The foregoing description of certain embodiments of the present inventive subject matter will be better understood when read in conjunction with the appended drawings. To the extent that the figures illustrate diagrams of the functional blocks of various embodiments, the functional blocks are not necessarily indicative of the division between hardware circuitry. Thus, for example, one or more of the functional blocks (for example, processors or memories) may be implemented in a single piece of hardware (for example, a general purpose signal processor, microcontroller, random access memory, hard disk, and the like). Similarly, the programs may be stand-alone programs, may be incorporated as subroutines in an operating system, may be functions in an installed software package, and the like. The various embodiments are not limited to the arrangements and instrumentality shown in the drawings.
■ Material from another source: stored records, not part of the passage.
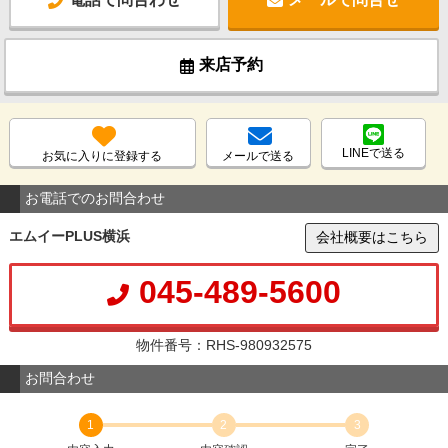
来店予約
LINEで送る
お気に入りに登録する
メールで送る
お電話でのお問合わせ
エムイーPLUS横浜
会社概要はこちら
045-489-5600
物件番号：RHS-980932575
お問合わせ
1
2
3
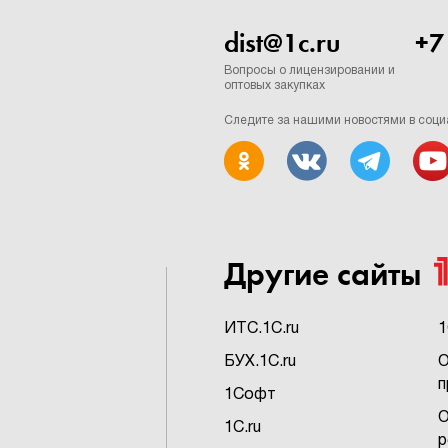
dist@1c.ru
+7
Вопросы о лицензировании и
оптовых закупках
Следите за нашими новостями в соци
Другие сайты
ИTC.1C.ru
1
БУХ.1C.ru
О
п
1Софт
О
1C.ru
р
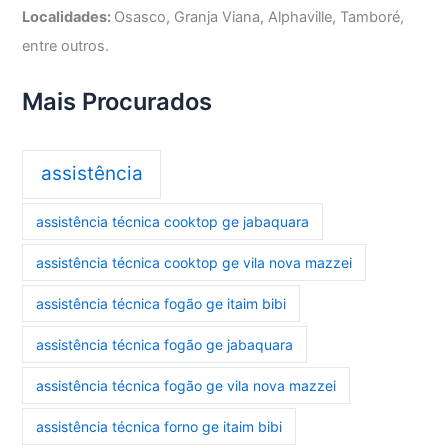
Localidades:
Osasco, Granja Viana, Alphaville, Tamboré,
entre outros.
Mais Procurados
assistência
assistência técnica cooktop ge jabaquara
assistência técnica cooktop ge vila nova mazzei
assistência técnica fogão ge itaim bibi
assistência técnica fogão ge jabaquara
assistência técnica fogão ge vila nova mazzei
assistência técnica forno ge itaim bibi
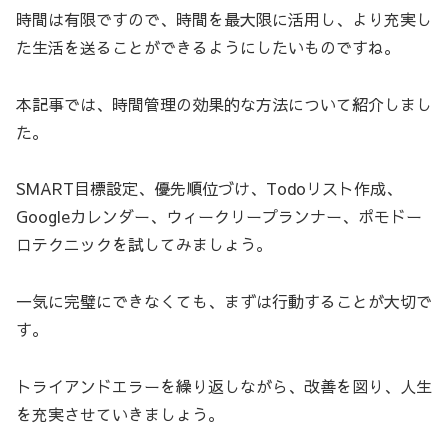
時間は有限ですので、時間を最大限に活用し、より充実し
た生活を送ることができるようにしたいものですね。
本記事では、時間管理の効果的な方法について紹介しまし
た。
SMART目標設定、優先順位づけ、Todoリスト作成、
Googleカレンダー、ウィークリープランナー、ポモドー
ロテクニックを試してみましょう。
一気に完璧にできなくても、まずは行動することが大切で
す。
トライアンドエラーを繰り返しながら、改善を図り、人生
を充実させていきましょう。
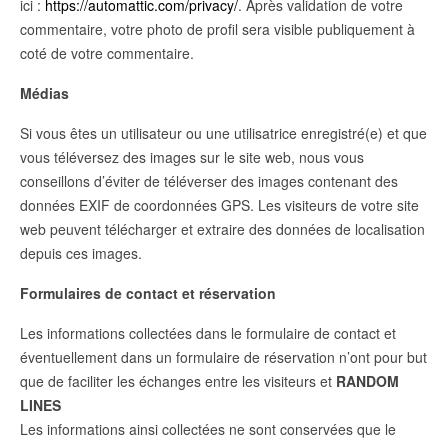
ici :
https://automattic.com/privacy/
. Après validation de votre
commentaire, votre photo de profil sera visible publiquement à
coté de votre commentaire.
Médias
Si vous êtes un utilisateur ou une utilisatrice enregistré(e) et que
vous téléversez des images sur le site web, nous vous
conseillons d’éviter de téléverser des images contenant des
données EXIF de coordonnées GPS. Les visiteurs de votre site
web peuvent télécharger et extraire des données de localisation
depuis ces images.
Formulaires de contact et réservation
Les informations collectées dans le formulaire de contact et
éventuellement dans un formulaire de réservation n’ont pour but
que de faciliter les échanges entre les visiteurs et
RANDOM
LINES
Les informations ainsi collectées ne sont conservées que le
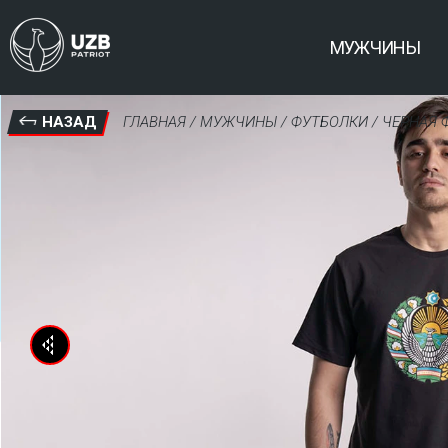
МУЖЧИНЫ
ГЛАВНАЯ
 / 
МУЖЧИНЫ
 / 
ФУТБОЛКИ
 / ЧЕРНАЯ
НАЗАД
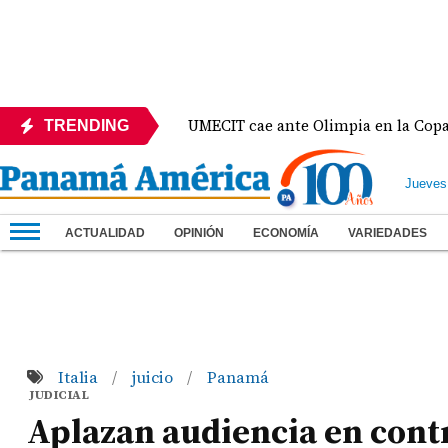
 México
UMECIT cae ante Olimpia en la Copa Centr
TRENDING
Jueves
ACTUALIDAD
OPINIÓN
ECONOMÍA
VARIEDADES
Italia
juicio
Panamá
/
/
JUDICIAL
Aplazan audiencia en contr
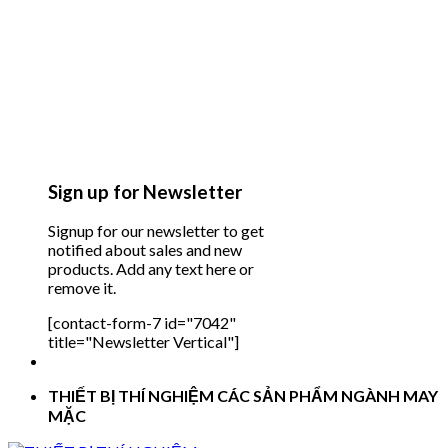
Sign up for Newsletter
Signup for our newsletter to get
notified about sales and new
products. Add any text here or
remove it.
[contact-form-7 id="7042"
title="Newsletter Vertical"]
THIẾT BỊ THÍ NGHIỆM CÁC SẢN PHẨM NGÀNH MAY
MẶC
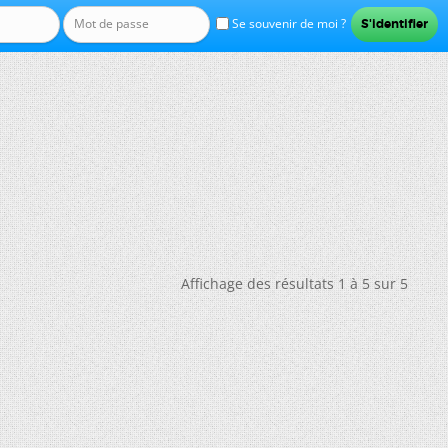
Se souvenir de moi ?
Affichage des résultats 1 à 5 sur 5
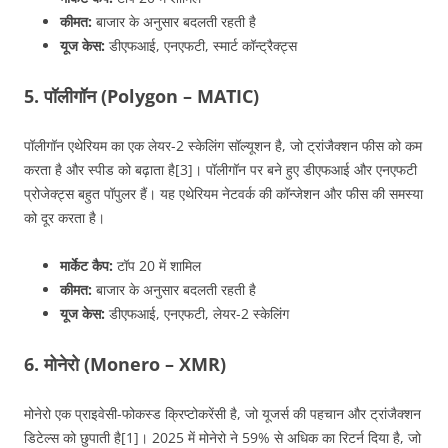
कीमत:
बाजार के अनुसार बदलती रहती है
यूज केस:
डीएफआई, एनएफटी, स्मार्ट कॉन्ट्रैक्ट्स
5. पॉलीगॉन (Polygon – MATIC)
पॉलीगॉन एथेरियम का एक लेयर-2 स्केलिंग सॉल्यूशन है, जो ट्रांजैक्शन फीस को कम
करता है और स्पीड को बढ़ाता है[3]। पॉलीगॉन पर बने हुए डीएफआई और एनएफटी
प्रोजेक्ट्स बहुत पॉपुलर हैं। यह एथेरियम नेटवर्क की कॉन्जेशन और फीस की समस्या
को दूर करता है।
मार्केट कैप:
टॉप 20 में शामिल
कीमत:
बाजार के अनुसार बदलती रहती है
यूज केस:
डीएफआई, एनएफटी, लेयर-2 स्केलिंग
6. मोनेरो (Monero – XMR)
मोनेरो एक प्राइवेसी-फोकस्ड क्रिप्टोकरेंसी है, जो यूजर्स की पहचान और ट्रांजैक्शन
डिटेल्स को छुपाती है[1]। 2025 में मोनेरो ने 59% से अधिक का रिटर्न दिया है, जो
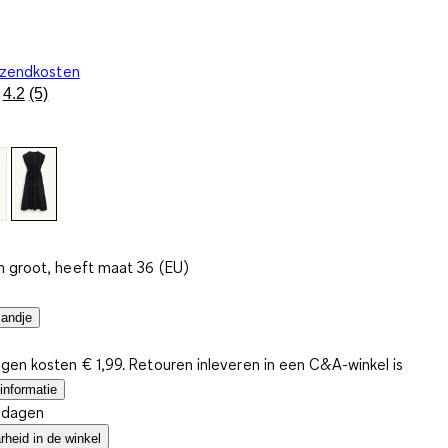
rzendkosten
4.2
(5)
Lees
5
beoordelingen.
Dezelfde
paginalink.
 groot, heeft maat 36 (EU)
mandje
gen kosten € 1,99. Retouren inleveren in een C&A-winkel is
informatie
4 dagen
heid in de winkel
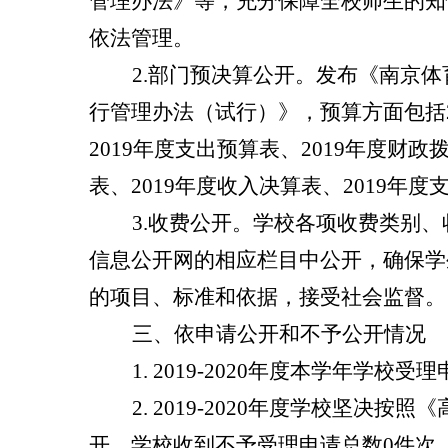
管理办法》
等，充分保障全校师生的知
依法管理。
2.
部门预决算公开。
发布《南京体
行管理办法（试行）》，预算方面包括
2019
年度支出预算表、
2019
年度财政
表、
2019
年度收入决算表、
2019
年度
3.
收费公开。学校各项收费类别、
信息公开网的相应栏目中公开，确保学
的项目、标准和依据，接受社会监督。
三、依申请公开和不予公开情况
1. 2019-2020
年度本学年学校受理
2. 2019-2020
年度学校坚决按照《
开。学校收到不予受理申请总数
0
件次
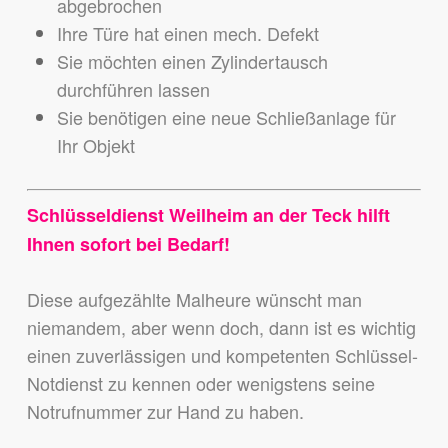
abgebrochen
Ihre Türe hat einen mech. Defekt
Sie möchten einen Zylindertausch
durchführen lassen
Sie benötigen eine neue Schließanlage für
Ihr Objekt
Schlüsseldienst Weilheim an der Teck hilft
Ihnen sofort bei Bedarf!
Diese aufgezählte Malheure wünscht man
niemandem,
aber wenn doch, dann ist es wichtig
einen zuverlässigen und kompetenten Schlüssel-
Notdienst zu kennen
oder wenigstens seine
Notrufnummer zur Hand zu haben.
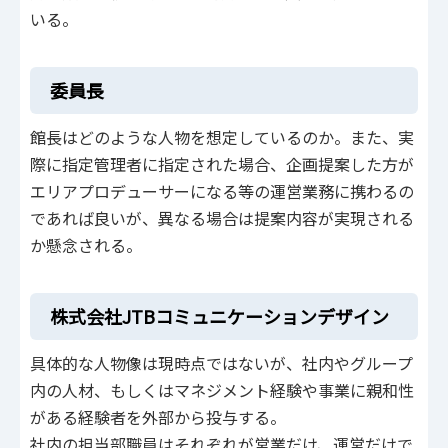
いる。
委員長
館長はどのような人物を想定しているのか。また、実
際に指定管理者に指定された場合、企画提案した方が
エリアプロデューサーになる等の運営業務に携わるの
であれば良いが、異なる場合は提案内容が実現される
か懸念される。
株式会社JTBコミュニケーションデザイン
具体的な人物像は現時点ではないが、社内やグループ
内の人材、もしくはマネジメント経験や事業に親和性
がある経験者を外部から投与する。
社内の担当部職員はそれぞれが営業だけ、運営だけで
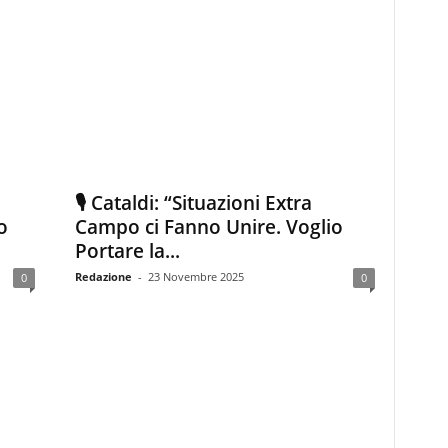
🎙️ Cataldi: “Situazioni Extra
o
Campo ci Fanno Unire. Voglio
Portare la...
Redazione
-
23 Novembre 2025
0
0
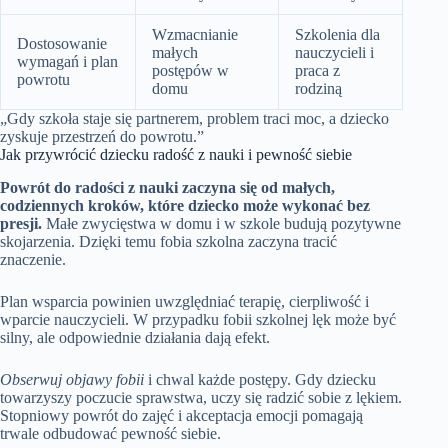
Wzmacnianie
Szkolenia dla
Dostosowanie
małych
nauczycieli i
wymagań i plan
postępów w
praca z
powrotu
domu
rodziną
„Gdy szkoła staje się partnerem, problem traci moc, a dziecko
zyskuje przestrzeń do powrotu.”
Jak przywrócić dziecku radość z nauki i pewność siebie
Powrót do radości z nauki zaczyna się od małych,
codziennych kroków, które dziecko może wykonać bez
presji.
Małe zwycięstwa w domu i w szkole budują pozytywne
skojarzenia. Dzięki temu fobia szkolna zaczyna tracić
znaczenie.
Plan wsparcia powinien uwzględniać terapię, cierpliwość i
wparcie nauczycieli. W przypadku fobii szkolnej lęk może być
silny, ale odpowiednie działania dają efekt.
Obserwuj objawy fobii
i chwal każde postępy. Gdy dziecku
towarzyszy poczucie sprawstwa, uczy się radzić sobie z lękiem.
Stopniowy powrót do zajęć i akceptacja emocji pomagają
trwale odbudować pewność siebie.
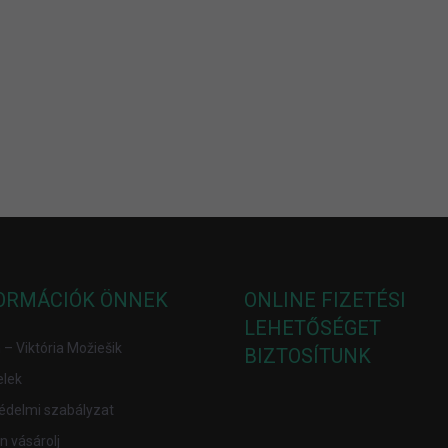
ORMÁCIÓK ÖNNEK
ONLINE FIZETÉSI
LEHETŐSÉGET
– Viktória Možiešik
BIZTOSÍTUNK
elek
édelmi szabályzat
 vásárolj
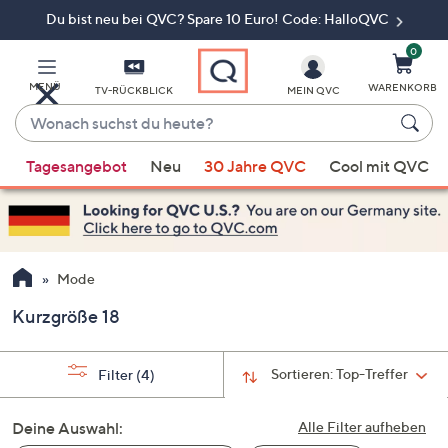
Du bist neu bei QVC? Spare 10 Euro! Code: HalloQVC
Zum
Hauptinhalt
springen
0
MENÜ
WARENKORB
TV-RÜCKBLICK
MEIN QVC
Wonach
suchst
Wenn
du
Tagesangebot
Neu
30 Jahre QVC
Cool mit QVC
Vorschläge
heute?
verfügbar
sind,
verwenden
Sie
Mode
die
Kurzgröße 18
Pfeiltasten
nach
oben
Sortieren:
Top-Treffer
Filter
(4)
und
nach
Deine Auswahl:
Alle Filter aufheben
unten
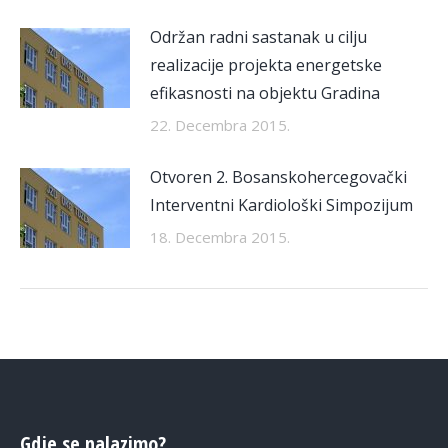
Održan radni sastanak u cilju
realizacije projekta energetske
efikasnosti na objektu Gradina
22. Decembra 2015.
Otvoren 2. Bosanskohercegovački
Interventni Kardiološki Simpozijum
18. Decembra 2015.
Gdje se nalazimo?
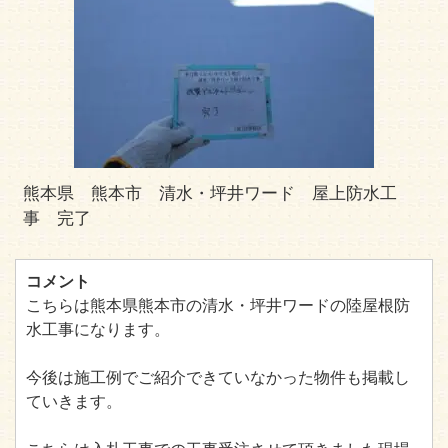
熊本県 熊本市 清水・坪井ワード 屋上防水工
事 完了
コメント
こちらは熊本県熊本市の清水・坪井ワードの陸屋根防
水工事になります。
今後は施工例でご紹介できていなかった物件も掲載し
ていきます。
As used herein, an element or step recited in the singular and proceeded with the word “a” or “an” should be understood as not excluding plural of said elements or steps, unless such exclusion is explicitly stated. Furthermore, references to “one embodiment” of the present invention are not intended to be interpreted as excluding the existence of additional embodiments that also incorporate the recited features. Moreover, unless explicitly stated to the contrary, embodiments “comprising,” “comprises,” “including,” “includes,” “having,” or “has” an element or a plurality of elements having a particular property may include additional such elements not having that property.